けれども、私たちが本棟に入ろうとした矢先に、上でガラスの割れる音がしました。ガラスの破片を弾くため、私はとっさに盾を張りましたが、これはちょっとした失敗です。
「ユニス、敵が見えない!」
ルイエちゃんが叫ぶのと同時に、蝶の盾をつきやぶって火の玉が落ちてきました。白熱する鎧を着込んだ大きなアルマジロが、私をじっと見つめています。アルマジロが再び丸まろうとするのをルイエちゃんはワイヤーで邪魔しようとしましたが、絡んだワイヤーが一瞬で燃え尽きてしまいました。
「この!」
フィンカちゃんが突っ込むと、アルマジロは猛スピードで転がり出しました。芝生に炎で弧を描きながら走り回るアルマジロは、なかなか捕まえられません。私達は身を寄せ合って、盾を張ったままホテルの中に退却することにしました。
「フィンカ、こっちだ!ホテルの中まで逃げよう! このままじゃそいつを捕まえられない!」
ルイエちゃんの叫び声が聞こえていないはずはないのに、フィンカちゃんはギアにまたがったまま立ち上がり、腕をまっすぐ伸ばしてぼうっと野良ギアの動きを追っています。突然何を思ったか軽くギアを走らせ、ターンしながら横に寝かせると、フィンカちゃんは側面のパイプをつかんで、ボードのようにギアをスピンさせました。なぜかXスポーツを始めたフィンカちゃんに向かって、ここぞとばかりにアルマジロが突っ込んできます。
「あらよっと」
フィンカちゃんの動きは、何気ないものでした。スピンするギアを浮かせて、回転を縦向きに起こし、デッキにノーズを叩きつけたところに、たまたまアルマジロが飛び込んできたのです。アルマジロはあっけなく真っ二つにされてしまい、デッキの表面が弾けて、土ぼこりが上がりました。ときどきこういうことをあっさりやってのけてしまうあたり、フィンカちゃんも相当な天才肌です。
「どんなもんよ」
私とワノンちゃんはフィンカちゃんに飛びついて歓声を上げました。さすがは我らがエースストライカー、いざというときには格好よくきめてくれます。3人で手をつないでぴょんぴょんと飛び跳ねるたび、小さく尖った音が聞こえますが、そんなことよりフィンカちゃんです。

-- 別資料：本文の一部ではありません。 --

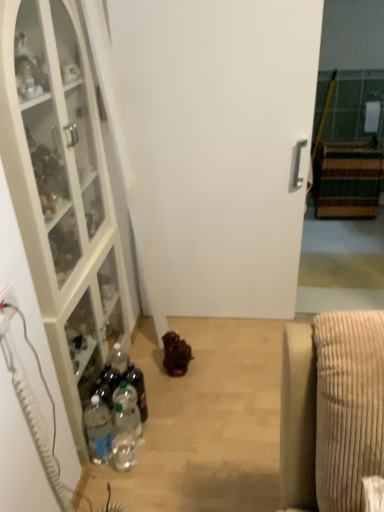
Question: Considering the relative positions of striped carpet at right, positioned as the 2th cabinetry in front-to-back order, and clear plastic bottle at lower left, which is the 3th bottle from right to left, in the image provided, is striped carpet at right, positioned as the 2th cabinetry in front-to-back order, to the left of clear plastic bottle at lower left, which is the 3th bottle from right to left, from the viewer's perspective?

Choices:
 (A) no
 (B) yes

Answer: (A)

Question: From a real-world perspective, is striped carpet at right, positioned as the 2th cabinetry in front-to-back order, positioned under clear plastic bottle at lower left, which is the 1th bottle in left-to-right order, based on gravity?

Choices:
 (A) no
 (B) yes

Answer: (A)

Question: Is the position of striped carpet at right, which ranks as the 2th cabinetry in left-to-right order, less distant than that of clear plastic bottle at lower left, which is the 3th bottle from right to left?

Choices:
 (A) no
 (B) yes

Answer: (A)

Question: Can you see striped carpet at right, which ranks as the 1th cabinetry in right-to-left order, touching clear plastic bottle at lower left, which is the 3th bottle from right to left?

Choices:
 (A) no
 (B) yes

Answer: (A)

Question: Can we say striped carpet at right, which ranks as the 1th cabinetry in right-to-left order, lies outside clear plastic bottle at lower left, which is the 1th bottle in left-to-right order?

Choices:
 (A) no
 (B) yes

Answer: (B)

Question: From a real-world perspective, is striped carpet at right, positioned as the 2th cabinetry in front-to-back order, physically above clear plastic bottle at lower left, which is the 1th bottle in left-to-right order?

Choices:
 (A) no
 (B) yes

Answer: (B)

Question: Is white plastic electric outlet at lower left located outside clear plastic bottle at lower left, which is the 1th bottle in left-to-right order?

Choices:
 (A) yes
 (B) no

Answer: (A)

Question: From a real-world perspective, is white plastic electric outlet at lower left physically above clear plastic bottle at lower left, which is the 3th bottle from right to left?

Choices:
 (A) no
 (B) yes

Answer: (B)

Question: Can you confirm if white plastic electric outlet at lower left is positioned to the right of clear plastic bottle at lower left, which is the 1th bottle in left-to-right order?

Choices:
 (A) no
 (B) yes

Answer: (A)

Question: Is white plastic electric outlet at lower left smaller than clear plastic bottle at lower left, which is the 3th bottle from right to left?

Choices:
 (A) no
 (B) yes

Answer: (B)

Question: Are white plastic electric outlet at lower left and clear plastic bottle at lower left, which is the 3th bottle from right to left, making contact?

Choices:
 (A) no
 (B) yes

Answer: (A)

Question: Is the position of white plastic electric outlet at lower left less distant than that of clear plastic bottle at lower left, which is the 3th bottle from right to left?

Choices:
 (A) no
 (B) yes

Answer: (B)

Question: From a real-world perspective, is white matte door at center physically above white plastic electric outlet at lower left?

Choices:
 (A) no
 (B) yes

Answer: (A)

「フィンカちゃん、素敵でした! 大きくなったらお嫁さんにしてください」
「ウチもや! あんた、どうやったらあんな上手いこと決まるん?」
ワノンちゃんが尋ねると、フィンカちゃんは小さく指を鳴らしました。
「ふふん、それよ、それ! やっぱねー、なんつーかなー。センスってゆーのかなー」
気のせいでしょうか。左足が10㎝くらい地面を踏み込んだような気がしました。
「みんな、だめだ! それ以上飛び跳ねたら……」
ルイエちゃんは顔を真っ青にして、両手を前に突き出しました。ひょっとしたら、私たちにフィンカちゃんを取られてしまうんじゃないかと心配しているのかもしれません。
「ルイエ、ノリ悪いぞ、お前もこっち来いよ。今なら第三夫人にしてやるぜ」
フィンカちゃんがからかうと、ルイエちゃんは唇を震わせながらふらふらと私たちに近づいてきました。
「何それ? 分かんないよ、フィンカ。一番だって言ってた癖に、私だけだって言ってた癖に!」
ルイエちゃんは私たちを思いきり突き飛ばし、私たちが倒れると同時にひびだらけの広場がカタカタと震えだしました。恐れを感じないのは、勇者ではなく、愚か者に過ぎません。私たちはもっと、ルイエちゃんに気を付けているべきだったのです。
私たちは悲鳴を上げながら、崩れゆく屋上と一緒にホテルの中へと落ちていきました。